Thank you for telling me why I'm ignoring something I didn't mention. For your next trick, tell me what I had for dinner.

Translation:

Do realize that you're entirely making up this useless fact about something never mentioned, please. Your desire to extrapolate into your opposition's head is the very thing that causes you to be a poor communicator. Don't presume you can speak for me--especially if you're speaking to me.

ETA: The rest of your posts I'm fine for at the moment. The real test is how others respond to you.

I don't speak for you.

I'm pointing out why your view from the bubble is incomplete and, as a result, incorrect.

But whenever I make references to anything outside your bubble, you think I'm going off-topic.

Nothing I can do about that, I suppose.
 
But what if "the world of the simulation" is made up of images and sounds from the real world, transferred via cameras, microphones etc?

If a simulated person was reacting in real-time to the outside world like a person looking through eyeballs and listening through ears does, what then?

Then nothing.

As soon as you mention "a simulated person" you're talking about an imaginary person.
 
Why? If the computer running the simulation is still switched on, and the software is still processing information, why should it matter if a person is watching?
What if we set up a mirror so it could watch itself?
What if watching itself was part of the simulation? (seems to me this would be necessary in a simulated consciuosness anyway).

When no one is observing the simulator, it's impossible to say there's any simulation going on.

There's only the machine changing states.

Only when you add an observer to the system who knows how to interpret the output does the "world of the simulation" appear as the world of the simulation.

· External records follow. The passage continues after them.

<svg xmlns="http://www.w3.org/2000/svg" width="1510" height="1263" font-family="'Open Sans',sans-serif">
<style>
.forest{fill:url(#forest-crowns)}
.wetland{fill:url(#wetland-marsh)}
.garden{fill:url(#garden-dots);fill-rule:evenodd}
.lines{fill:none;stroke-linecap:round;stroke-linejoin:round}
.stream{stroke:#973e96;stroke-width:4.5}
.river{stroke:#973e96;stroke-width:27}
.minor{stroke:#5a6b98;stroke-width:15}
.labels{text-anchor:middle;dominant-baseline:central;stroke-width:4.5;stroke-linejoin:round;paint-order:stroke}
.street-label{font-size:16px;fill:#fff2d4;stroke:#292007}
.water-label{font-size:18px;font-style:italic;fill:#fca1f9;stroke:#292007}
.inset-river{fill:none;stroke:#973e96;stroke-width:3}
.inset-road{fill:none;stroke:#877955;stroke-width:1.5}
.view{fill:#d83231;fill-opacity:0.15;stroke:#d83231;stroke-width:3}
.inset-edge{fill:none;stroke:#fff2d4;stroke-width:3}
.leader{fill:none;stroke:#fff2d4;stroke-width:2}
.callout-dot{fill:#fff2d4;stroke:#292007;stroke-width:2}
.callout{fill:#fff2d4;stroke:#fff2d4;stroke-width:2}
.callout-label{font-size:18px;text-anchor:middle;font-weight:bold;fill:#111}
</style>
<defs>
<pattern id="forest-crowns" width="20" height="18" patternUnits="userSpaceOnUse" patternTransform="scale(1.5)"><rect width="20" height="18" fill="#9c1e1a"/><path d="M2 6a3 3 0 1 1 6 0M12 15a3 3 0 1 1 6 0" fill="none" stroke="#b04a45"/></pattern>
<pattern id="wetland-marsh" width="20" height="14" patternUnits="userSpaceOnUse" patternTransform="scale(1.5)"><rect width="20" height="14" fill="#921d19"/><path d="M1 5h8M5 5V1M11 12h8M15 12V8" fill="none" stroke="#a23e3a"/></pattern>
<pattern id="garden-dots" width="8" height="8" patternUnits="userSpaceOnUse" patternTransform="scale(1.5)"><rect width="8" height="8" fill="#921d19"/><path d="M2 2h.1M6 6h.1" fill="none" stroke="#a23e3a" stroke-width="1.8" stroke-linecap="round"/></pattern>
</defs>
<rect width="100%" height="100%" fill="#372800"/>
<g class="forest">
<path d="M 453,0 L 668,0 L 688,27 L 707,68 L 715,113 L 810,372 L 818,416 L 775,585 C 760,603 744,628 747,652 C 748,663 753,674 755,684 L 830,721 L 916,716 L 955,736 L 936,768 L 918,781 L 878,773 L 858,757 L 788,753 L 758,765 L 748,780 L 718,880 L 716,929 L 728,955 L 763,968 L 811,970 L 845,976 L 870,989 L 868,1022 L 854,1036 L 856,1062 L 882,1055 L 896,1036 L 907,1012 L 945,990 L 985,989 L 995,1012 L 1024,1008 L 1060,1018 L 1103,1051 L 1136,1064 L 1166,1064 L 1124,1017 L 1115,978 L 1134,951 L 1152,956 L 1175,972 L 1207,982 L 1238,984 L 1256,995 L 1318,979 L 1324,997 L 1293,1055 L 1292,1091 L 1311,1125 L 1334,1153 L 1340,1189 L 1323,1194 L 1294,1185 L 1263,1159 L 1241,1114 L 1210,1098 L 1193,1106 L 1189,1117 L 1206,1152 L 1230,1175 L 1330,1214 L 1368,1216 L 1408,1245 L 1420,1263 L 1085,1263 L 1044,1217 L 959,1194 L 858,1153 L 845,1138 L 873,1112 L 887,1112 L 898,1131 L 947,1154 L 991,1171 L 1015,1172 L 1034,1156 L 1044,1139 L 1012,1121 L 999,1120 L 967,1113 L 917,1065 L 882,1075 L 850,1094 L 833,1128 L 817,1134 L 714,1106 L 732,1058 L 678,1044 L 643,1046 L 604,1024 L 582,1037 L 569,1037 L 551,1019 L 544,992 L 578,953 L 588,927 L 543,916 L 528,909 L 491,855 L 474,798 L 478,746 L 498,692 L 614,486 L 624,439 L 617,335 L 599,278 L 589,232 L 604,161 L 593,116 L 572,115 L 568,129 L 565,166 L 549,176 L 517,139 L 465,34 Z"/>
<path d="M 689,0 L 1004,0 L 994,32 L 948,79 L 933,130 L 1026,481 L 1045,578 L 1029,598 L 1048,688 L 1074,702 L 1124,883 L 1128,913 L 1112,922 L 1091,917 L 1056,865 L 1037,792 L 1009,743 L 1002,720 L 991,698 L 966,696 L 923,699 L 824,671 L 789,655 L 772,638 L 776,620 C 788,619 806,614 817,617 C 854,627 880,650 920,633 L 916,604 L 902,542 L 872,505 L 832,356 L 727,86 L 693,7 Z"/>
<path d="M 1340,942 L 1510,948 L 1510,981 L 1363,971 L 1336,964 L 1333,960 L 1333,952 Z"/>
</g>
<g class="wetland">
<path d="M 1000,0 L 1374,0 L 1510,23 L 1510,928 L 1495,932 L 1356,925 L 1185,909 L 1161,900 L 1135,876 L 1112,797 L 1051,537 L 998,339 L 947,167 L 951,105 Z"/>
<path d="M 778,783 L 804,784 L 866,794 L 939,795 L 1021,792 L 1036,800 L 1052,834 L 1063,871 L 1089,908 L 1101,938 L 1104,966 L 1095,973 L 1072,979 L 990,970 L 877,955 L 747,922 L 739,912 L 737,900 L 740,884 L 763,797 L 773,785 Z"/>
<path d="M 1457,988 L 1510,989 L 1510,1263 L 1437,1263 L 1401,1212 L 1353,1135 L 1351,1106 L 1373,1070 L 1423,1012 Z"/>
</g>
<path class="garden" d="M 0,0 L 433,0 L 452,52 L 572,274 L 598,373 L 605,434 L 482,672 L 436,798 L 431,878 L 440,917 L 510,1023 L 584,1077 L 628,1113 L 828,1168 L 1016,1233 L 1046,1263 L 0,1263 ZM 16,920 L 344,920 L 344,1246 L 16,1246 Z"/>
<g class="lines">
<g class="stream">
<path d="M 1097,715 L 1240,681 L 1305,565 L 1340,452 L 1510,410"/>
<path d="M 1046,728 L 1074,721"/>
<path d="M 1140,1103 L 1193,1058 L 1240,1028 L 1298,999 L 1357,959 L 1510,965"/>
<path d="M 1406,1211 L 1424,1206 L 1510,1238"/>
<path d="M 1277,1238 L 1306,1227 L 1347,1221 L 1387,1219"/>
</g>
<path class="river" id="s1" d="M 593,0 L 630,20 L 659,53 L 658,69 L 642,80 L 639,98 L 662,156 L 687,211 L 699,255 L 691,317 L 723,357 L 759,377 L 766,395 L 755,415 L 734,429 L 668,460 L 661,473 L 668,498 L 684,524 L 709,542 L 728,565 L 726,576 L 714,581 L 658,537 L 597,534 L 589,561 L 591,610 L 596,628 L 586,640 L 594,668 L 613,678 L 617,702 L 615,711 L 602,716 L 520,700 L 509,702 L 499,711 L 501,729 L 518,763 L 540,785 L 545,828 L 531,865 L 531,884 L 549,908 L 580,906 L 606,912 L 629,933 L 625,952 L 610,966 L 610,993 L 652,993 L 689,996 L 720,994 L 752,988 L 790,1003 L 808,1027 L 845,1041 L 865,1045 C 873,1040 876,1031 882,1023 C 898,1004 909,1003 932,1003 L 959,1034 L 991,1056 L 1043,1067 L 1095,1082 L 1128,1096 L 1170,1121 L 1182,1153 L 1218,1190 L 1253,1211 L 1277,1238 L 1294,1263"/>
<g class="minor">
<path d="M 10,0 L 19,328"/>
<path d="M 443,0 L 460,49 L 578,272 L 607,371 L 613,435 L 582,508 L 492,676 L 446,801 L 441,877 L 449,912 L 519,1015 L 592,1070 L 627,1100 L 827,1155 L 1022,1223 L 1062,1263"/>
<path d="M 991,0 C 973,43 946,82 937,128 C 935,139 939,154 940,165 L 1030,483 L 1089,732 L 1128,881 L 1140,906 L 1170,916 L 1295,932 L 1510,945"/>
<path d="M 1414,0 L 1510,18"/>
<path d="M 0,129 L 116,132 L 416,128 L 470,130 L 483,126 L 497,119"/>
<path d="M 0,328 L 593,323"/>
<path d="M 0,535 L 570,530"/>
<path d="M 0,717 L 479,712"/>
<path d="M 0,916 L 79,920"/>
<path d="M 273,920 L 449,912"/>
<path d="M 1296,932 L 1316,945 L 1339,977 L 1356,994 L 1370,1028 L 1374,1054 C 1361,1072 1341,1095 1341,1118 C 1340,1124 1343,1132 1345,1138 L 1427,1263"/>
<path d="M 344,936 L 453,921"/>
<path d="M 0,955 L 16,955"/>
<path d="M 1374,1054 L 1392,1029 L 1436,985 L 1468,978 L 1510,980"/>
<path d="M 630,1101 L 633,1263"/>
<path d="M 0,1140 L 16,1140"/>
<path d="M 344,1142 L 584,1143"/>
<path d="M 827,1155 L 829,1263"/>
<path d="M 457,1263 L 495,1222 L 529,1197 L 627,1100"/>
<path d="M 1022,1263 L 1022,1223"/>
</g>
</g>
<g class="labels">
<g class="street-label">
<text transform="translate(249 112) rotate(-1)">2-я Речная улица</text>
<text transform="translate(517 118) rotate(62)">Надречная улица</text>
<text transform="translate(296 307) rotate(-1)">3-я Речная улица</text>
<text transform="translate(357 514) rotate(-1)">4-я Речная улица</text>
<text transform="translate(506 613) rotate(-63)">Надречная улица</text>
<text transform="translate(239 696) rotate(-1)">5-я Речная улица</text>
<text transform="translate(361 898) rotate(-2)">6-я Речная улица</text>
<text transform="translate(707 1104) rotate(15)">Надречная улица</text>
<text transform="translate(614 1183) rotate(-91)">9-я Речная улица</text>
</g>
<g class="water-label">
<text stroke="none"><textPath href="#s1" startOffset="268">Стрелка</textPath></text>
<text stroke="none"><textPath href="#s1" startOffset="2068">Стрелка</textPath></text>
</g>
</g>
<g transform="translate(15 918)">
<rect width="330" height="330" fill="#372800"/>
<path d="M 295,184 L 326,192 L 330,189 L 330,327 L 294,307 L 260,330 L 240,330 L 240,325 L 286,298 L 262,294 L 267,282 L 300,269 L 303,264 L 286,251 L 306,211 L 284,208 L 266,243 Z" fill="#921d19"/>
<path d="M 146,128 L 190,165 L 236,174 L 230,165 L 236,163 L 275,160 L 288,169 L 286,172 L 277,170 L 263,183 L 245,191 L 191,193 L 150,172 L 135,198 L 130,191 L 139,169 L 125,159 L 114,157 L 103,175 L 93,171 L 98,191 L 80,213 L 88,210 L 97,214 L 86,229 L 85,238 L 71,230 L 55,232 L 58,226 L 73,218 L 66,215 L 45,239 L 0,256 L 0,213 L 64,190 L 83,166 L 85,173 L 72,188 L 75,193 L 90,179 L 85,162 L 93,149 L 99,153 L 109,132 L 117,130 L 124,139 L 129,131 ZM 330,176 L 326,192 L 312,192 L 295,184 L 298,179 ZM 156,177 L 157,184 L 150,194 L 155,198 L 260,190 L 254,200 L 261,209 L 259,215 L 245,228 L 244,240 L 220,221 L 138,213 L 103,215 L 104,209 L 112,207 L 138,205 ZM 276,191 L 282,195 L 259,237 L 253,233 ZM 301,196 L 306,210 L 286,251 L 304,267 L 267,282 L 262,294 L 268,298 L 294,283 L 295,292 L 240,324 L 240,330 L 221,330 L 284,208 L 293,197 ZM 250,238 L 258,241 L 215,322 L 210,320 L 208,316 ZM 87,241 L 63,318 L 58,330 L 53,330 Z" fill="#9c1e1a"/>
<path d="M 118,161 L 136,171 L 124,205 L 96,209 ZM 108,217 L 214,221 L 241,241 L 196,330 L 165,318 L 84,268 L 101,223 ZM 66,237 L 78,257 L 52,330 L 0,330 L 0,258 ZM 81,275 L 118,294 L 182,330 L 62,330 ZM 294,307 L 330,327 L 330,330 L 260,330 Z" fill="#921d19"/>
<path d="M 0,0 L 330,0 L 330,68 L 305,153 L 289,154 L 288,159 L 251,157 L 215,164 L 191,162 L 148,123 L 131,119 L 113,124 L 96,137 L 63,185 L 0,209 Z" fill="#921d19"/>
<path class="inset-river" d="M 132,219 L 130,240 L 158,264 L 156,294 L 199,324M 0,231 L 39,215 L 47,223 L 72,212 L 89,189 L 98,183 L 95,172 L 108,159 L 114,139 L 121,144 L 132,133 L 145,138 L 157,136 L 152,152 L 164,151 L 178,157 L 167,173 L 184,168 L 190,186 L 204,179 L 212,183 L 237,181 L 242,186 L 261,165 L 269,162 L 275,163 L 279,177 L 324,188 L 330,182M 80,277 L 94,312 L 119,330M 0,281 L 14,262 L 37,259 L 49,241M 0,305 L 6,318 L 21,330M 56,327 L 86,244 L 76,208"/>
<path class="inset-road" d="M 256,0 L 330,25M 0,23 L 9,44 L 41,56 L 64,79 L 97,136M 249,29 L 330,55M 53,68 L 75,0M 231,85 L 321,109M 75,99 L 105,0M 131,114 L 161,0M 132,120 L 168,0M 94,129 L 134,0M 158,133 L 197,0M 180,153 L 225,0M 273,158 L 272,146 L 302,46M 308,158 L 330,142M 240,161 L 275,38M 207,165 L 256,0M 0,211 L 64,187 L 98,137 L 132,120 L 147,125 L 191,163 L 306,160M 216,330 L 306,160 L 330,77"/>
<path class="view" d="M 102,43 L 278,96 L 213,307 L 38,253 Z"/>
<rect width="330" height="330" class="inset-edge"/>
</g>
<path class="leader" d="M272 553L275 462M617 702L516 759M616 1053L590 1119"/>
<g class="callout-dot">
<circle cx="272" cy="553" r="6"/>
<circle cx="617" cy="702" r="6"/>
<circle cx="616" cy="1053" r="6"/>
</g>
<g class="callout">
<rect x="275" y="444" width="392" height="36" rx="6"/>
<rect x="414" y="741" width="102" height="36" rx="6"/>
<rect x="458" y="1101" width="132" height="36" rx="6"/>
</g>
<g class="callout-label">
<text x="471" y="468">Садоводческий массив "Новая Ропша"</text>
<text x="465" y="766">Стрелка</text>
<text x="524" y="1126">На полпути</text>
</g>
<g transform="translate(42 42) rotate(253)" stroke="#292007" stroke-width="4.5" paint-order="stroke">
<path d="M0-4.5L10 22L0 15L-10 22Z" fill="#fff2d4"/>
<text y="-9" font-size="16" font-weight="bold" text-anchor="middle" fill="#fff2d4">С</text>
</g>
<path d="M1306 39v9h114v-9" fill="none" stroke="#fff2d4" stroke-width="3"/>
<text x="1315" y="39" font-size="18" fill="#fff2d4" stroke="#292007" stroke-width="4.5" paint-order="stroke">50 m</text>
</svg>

Think of Olivier playing Hamlet.

Only Olivier is ever on stage.

Hamlet is in the minds of the audience, if they speak English or are familiar with Shakespeare.

Olivier is, for all intents and purposes, a perfect particle-level simulation of Hamlet, and yet even this down-to-the-quark simulation has no Pinocchio point... Oliver never becomes a 13th century Danish prince, no matter how well he acts the part.
 
Even if the simulator is wired up to things outside?

Yes, even then.

Because the only thing which determines the output of that machine is the behavior of the machine.

The machine never, ever stops being a machine and starts being something else, or starts being the machine and something else.

It is always only doing what we can observe and measure it to be doing, which is essentially the same no matter what it is simulating (if anything).

The "world of the simulation", like the world of the graphical user interface, is an imaginary construct on the observer's part.